In contrast, there are no hacks for speeding up the cases I listed, short of modifying your hardware in some way (*).  Other than our bugs to entirely rewrite the build, this bug is the only one I'm aware of with a large potential speedup for full rebuilds.

(*) Well, okay, ccache helps with some of them.
Once we have moz.build files, we should more easily be able to obtains the sets of all files sharing the same set of compiler flags across the tree. We should then be able to construct chained PCH files and share PCH files across directories.

There is an initial seeding problem to identify the full set of .h files for each PCH "bundle." One way to solve that is with Clang's API. We could use the Clang Python bindings or write a small C/C++ program to traverse the set of #include'd files. Unfortunately, this only works where we use Clang.

▸ **Problems to work on**
1. According to the text on precompiled headers, what limitation applies to using Clang's API to identify the header files for each bundle?
2. Output the part of the text on precompiled headers that begins at the words "In contrast, there" and stops after the words "we use Clang.".
The data that follow have no connection to the text on precompiled headers.

▸ **Data**
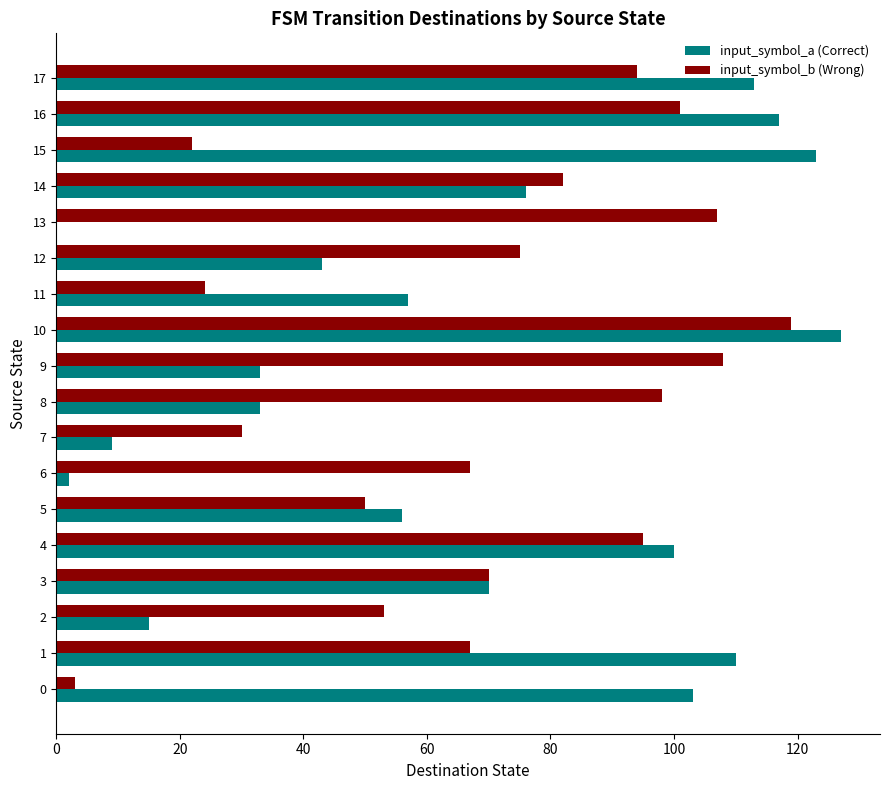

What is the maximum value shown in the chart?

127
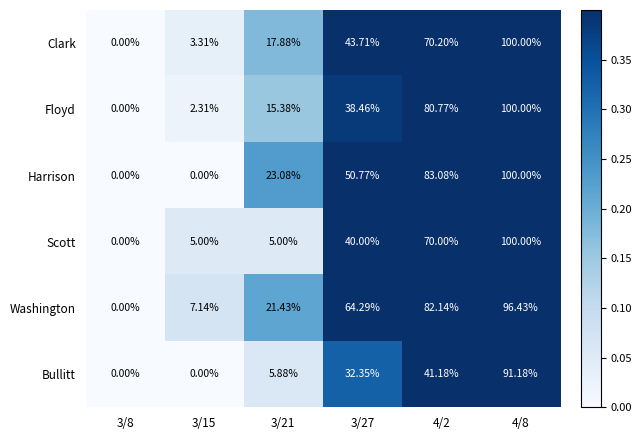

Is the value of Washington at 4/8 greater than the value of Scott at 4/2?

Yes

▸ **Solutions by task**
1. It only works where Clang is used.

2.
In contrast, there are no hacks for speeding up the cases I listed, short of modifying your hardware in some way (*).  Other than our bugs to entirely rewrite the build, this bug is the only one I'm aware of with a large potential speedup for full rebuilds.

(*) Well, okay, ccache helps with some of them.
Once we have moz.build files, we should more easily be able to obtains the sets of all files sharing the same set of compiler flags across the tree. We should then be able to construct chained PCH files and share PCH files across directories.

There is an initial seeding problem to identify the full set of .h files for each PCH "bundle." One way to solve that is with Clang's API. We could use the Clang Python bindings or write a small C/C++ program to traverse the set of #include'd files. Unfortunately, this only works where we use Clang.